My first naïve attempt at doing this had me trying to express scope  
restrictions using only standard parser rules, but I very quickly got  
into trouble with recursion due to non-LL(*) decisions and non- 
determinisms.

So I then tried using predicates combined with a stack stored in a  
global scope. Basically, on entering a new rule, information would be  
pushed onto the stack describing what tags were explicitly allowed  
and what tags explicitly disallowed. Semantic predicates could then  
be used in subsequent rules to check the stack to see if a particular  
alternative to match.

For example, on entering a <blockquote>, the list of allowed tags is 
basically any block-level tag (, <blockquote> etc) so those are 
pushed as a list onto the stack. On entering a , the list of 
allowed tags is basically any inline element (, etc). 
The predicate's job is then basically to walk the stack and confirm 
that (a) a given tag is explicitly allowed, and (b) it is not 
explicitly disallowed in any previous level of the stack.

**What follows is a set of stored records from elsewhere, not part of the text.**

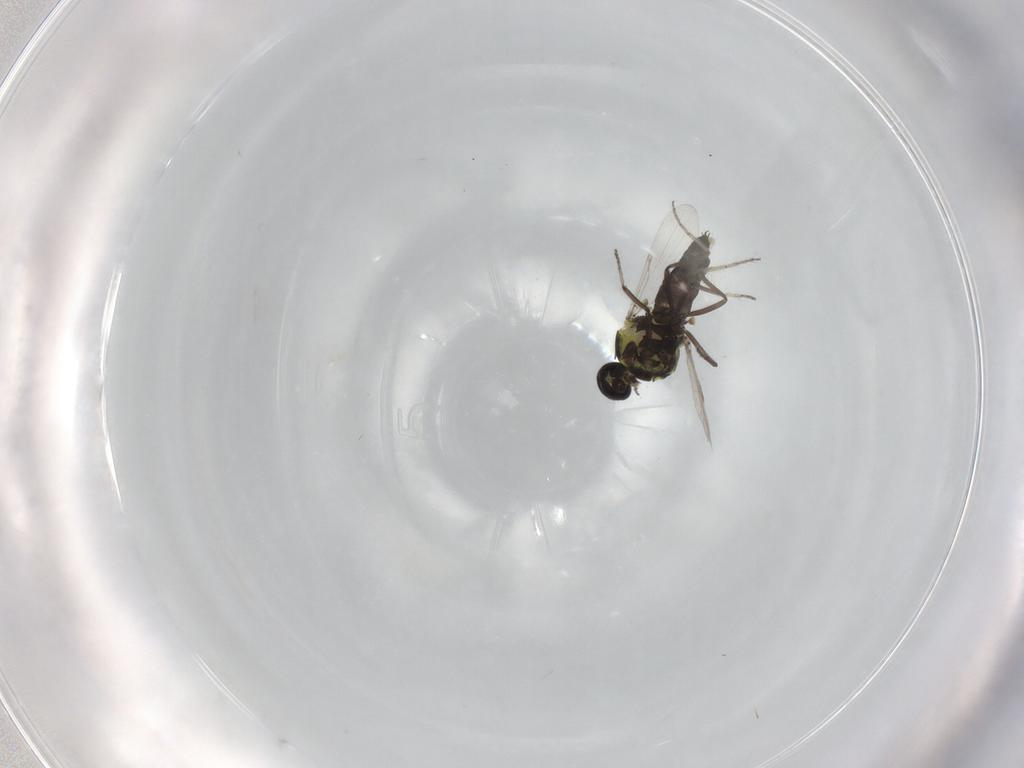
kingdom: Animalia
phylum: Arthropoda
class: Insecta
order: Diptera
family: Ceratopogonidae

I soon found that the predicates were being hoisted/lowered into  
unexpected places which prevented that idea from working. Perhaps  
someone with more intimate knowledge of how ANTLR does this would be  
able to make the solution work, but I didn't see much hope of getting  
it to work so I abandoned it. I also wasn't even sure that my stack  
of allowed/disallowed tags was a good design, even in the abstract  
sense.

So finally, the thing I'm doing is jettisoning the parser entirely  
and doing absolutely everything in the lexer. Ok, not exactly: I've  
made an extremely simple filtering lexer which has no predicates, no  
actions, just spits out tokens and has a catch-all rule at the bottom  
so that all input characters are guaranteed to come out as tokens on  
the other end.

Then in my support code I ask the lexer for tokens one at a time and 
perform translation "by hand". Once again I maintain a stack, but 
this time a slightly simpler one. Instead of maintaining a list of 
allowed and disallowed tags at each level I instead maintain a stack 
which indicates my current scope, kind of like a CSS selector: ie. if 
I've previously seen <blockquote>, and then my stack 
contains "blockquote", "p" and "em"; if I see another "" I know I 
can't match it because that's already on the stack, and on seeing "" I pop it off the stack. In this way I can basically ignore 
unexpected tags (well, actually I output them literally as 
"&lt;em&gt;" etc) and insert missing tags when I think I should have 
seen them.

All of this manually management is a bit of effort, but it does work  
and that's very important: the code is simple enough to look at and  
see that it will work. If I tried to do all of this in ANTLR then  
there would be an element of black magic; I'd never feel sure that I  
knew what ANTLR was really doing behind the scenes. But I am left  
with the lingering doubt that I might not be doing things the best  
way. Do you think that this lexer-only-plus-supporting-code approach  
is the using the right tool for the job? Or am I missing something  
obvious?

Cheers,
Wincent